Inside, recesses of varying depths together with the opposing entry zones of the after-school care and schoolrooms, accentuated by light from above, activate the transverse direction of the long circulation area. Since the rhythms of the two longitudinal walls are not congruent, the spatial assignments become complex, so that the corridor becomes a hall. Like a backbone, the skylight sits lengthways on top of the building. It connects the entrance hall with the rooms by a meandering middle wall, causing the light to fall alternately in both areas. The rooms are given a strong backdrop by the bright recess that is created in this way. Primarily, the rooms are oriented towards the loggia and the garden. Here, too, the mighty windows are spatially formed and define a clear boundary to the outside with a strong threshold. Sliding doors can be used to connect the day care rooms and form a spacious enfilade, which can be extended to span the entire length of the building. In this way, the spatiality of the loggia echoes into the interior while simultaneously acting as a counterpoint to the orientation of the rooms between the rear wall and the garden. Here, the rhythms of the room division and facade are not congruent either.

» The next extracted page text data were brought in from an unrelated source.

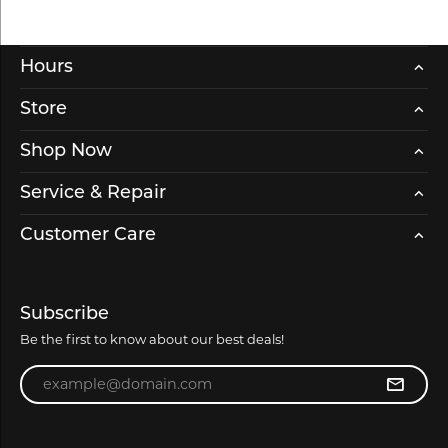
Hours
Store
Shop Now
Service & Repair
Customer Care
Subscribe
Be the first to know about our best deals!
Enter your email address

However, it is not these spatial subtleties that attract instant attention, but rather the physically prominent rammed earth of the loggia with its immediate sensuality ‒ the striking complexity of this massive, yet soft and vulnerable building material. As in the facade, earth materials are characteristic for the interior of the house as well. In the porch one is welcomed by a ceramic wall, designed by Marta and Sebastian Rauch. Inside, casein and partly colored earthen plasters strongly influence the atmosphere inside. They create a pleasant, soft light highlighted by the glass block walls. This way, different qualities of light complement each other and support the zoning of the rooms: light from above that gently caresses the rear wall and is reflected by it; light that coolly seeps in through the glass block walls; and side light that radiates warmly from the floor into the room.
The remodeled building is essentially a solid structure with load-bearing bulkheads. With regard to embodied energy, care was taken to reuse parts of the building structure. The existing basement floor was preserved, including those parts of the ground floor masonry that did not have to give way to accommodate the new structural requirements (enlargement of the classrooms). The outer load-bearing elements of the loggia were made from rammed earth on site. Almost all surfaces in the interior are finished with clay plasters or clay casein floors, which was novel for a public building in Zurich. In the interior alone, 46.5 tons of earth were used throughout the renovation process. Taken together with the external rammed earth elements, a total of 165.5 tons of earth were used in the project. The technical installations were completely renewed, as were the connections for district heating, water and electricity. A controlled ventilation system was installed and a photovoltaic system on the roof that generates energy. With the new glazing and the newly insulated outer shell, the building achieves the Minergie requirements for new buildings.